I've just started using VTune amplifier to profile my code, and I have a very basic question. How do I find functions that are taking the most wall clock time overall, and the most wall clock time per invocation? Basically, I have a Fortran application with regions of OpenMP parallel code and regions of serial code. My aim is to figure out if any of the serial regions can be speeded up by parallelizing them, for which I first need to find out what the time consuming serial portions are.
Thanks in advance,
If you run basic or advanced-hotspots analysis on your OpenMP application (I assume you use Intel Compiler) you will be able to get OpenMP analysis information that includes serial vs parallel time metric and ability to look at serial hotspots. Please look at https://software.intel.com/en-us/node/543979 for details.
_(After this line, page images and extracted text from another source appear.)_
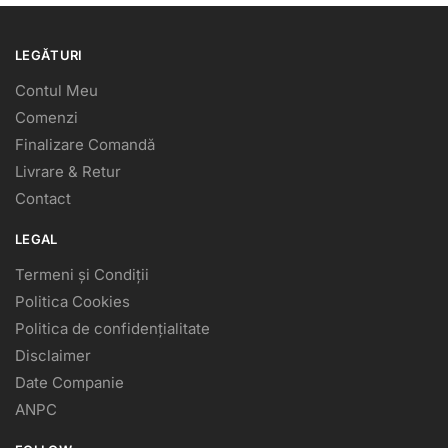
LEGĂTURI
Contul Meu
Comenzi
Finalizare Comandă
Livrare & Retur
Contact
LEGAL
Termeni și Condiții
Politica Cookies
Politica de confidențialitate
Disclaimer
Date Companie
ANPC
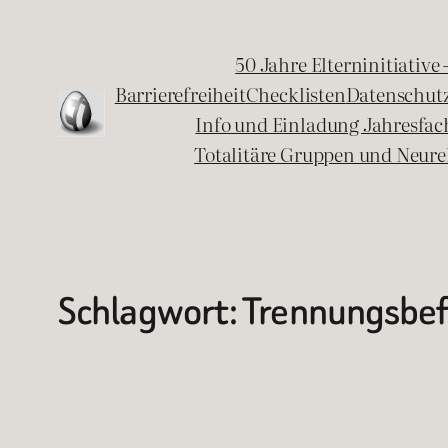
Zum
Inhalt
50 Jahre Elterninitiative
springen
Barrierefreiheit
Checklisten
Datenschut
Info und Einladung Jahresfa
Totalitäre Gruppen und Neure
Schlagwort:
Trennungsbef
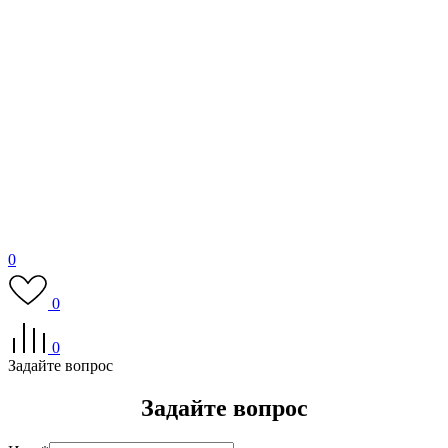
0
0
0
Задайте вопрос
Задайте вопрос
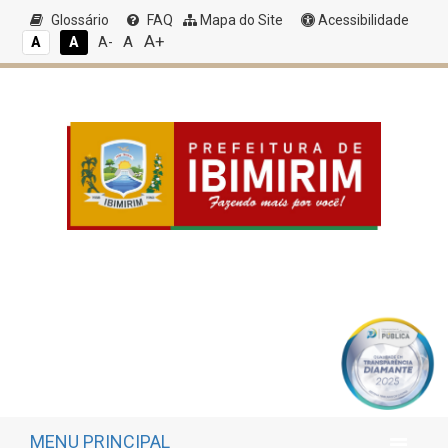
Glossário
FAQ
Mapa do Site
Acessibilidade
A+
A
A
A
A-
MENU PRINCIPAL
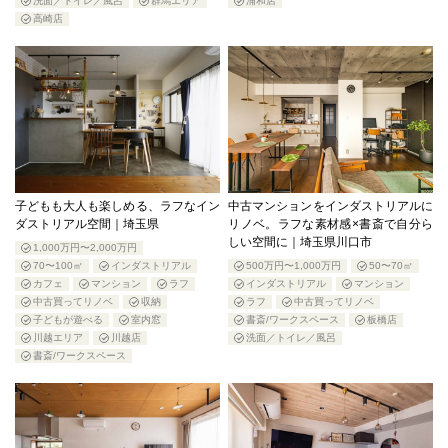
洗面／トイレ／風呂
群馬エリア
浦和店
高崎店
子どもも大人も楽しめる、ラフなイン
中古マンションをインダストリアルに
ダストリアル空間｜埼玉県
リノベ。ラフな素材感×書斎で自分ら
しい空間に｜埼玉県川口市
1,000万円〜2,000万円
70〜100㎡
インダストリアル
500万円〜1,000万円
50〜70㎡
カフェ
マンション
ラフ
インダストリアル
マンション
中古買ってリノベ
収納
ラフ
中古買ってリノベ
子どもが遊べる
室内窓
書斎/ワークスペース
板橋店
川越エリア
川越店
洗面／トイレ／風呂
書斎/ワークスペース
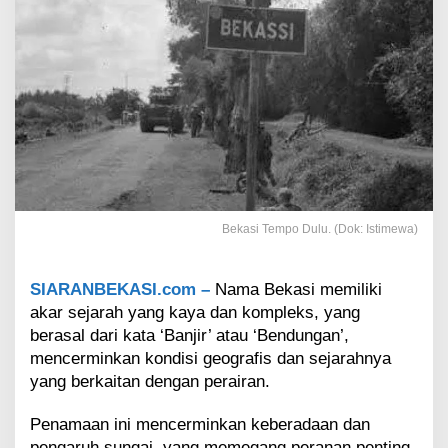
m
C
a
t
a
t
a
n
S
e
j
a
Bekasi Tempo Dulu. (Dok: Istimewa)
r
a
h
SIARANBEKASI.com –
Nama Bekasi memiliki
I
n
akar sejarah yang kaya dan kompleks, yang
d
berasal dari kata ‘Banjir’ atau ‘Bendungan’,
o
mencerminkan kondisi geografis dan sejarahnya
n
yang berkaitan dengan perairan.
e
s
i
Penamaan ini mencerminkan keberadaan dan
a
pengaruh sungai, yang memegang peranan penting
Will be willing to help in case of any questions.
Thanks & Regards, Dmitry
Oh, and I would recommend to use the latest VTune Amplifier XE 2016 Gold that has just been released. It has full feature set for OpenMP analysis and significant improvements in UI responsiveness that is very important for analysis on multi/many -core systems.
Once you have clicked on the link to "upgrade" your license, just click on the "Intel Software Products" link in the nav bar on the right. Then, scroll down and locate VTune Amplifier XE for Windows in the Parallel Studio XE product list.
Alternatively, use the Intel® Parallel Studio XE "online" installer, then customer the installation and only install the VTune Amplifier XE.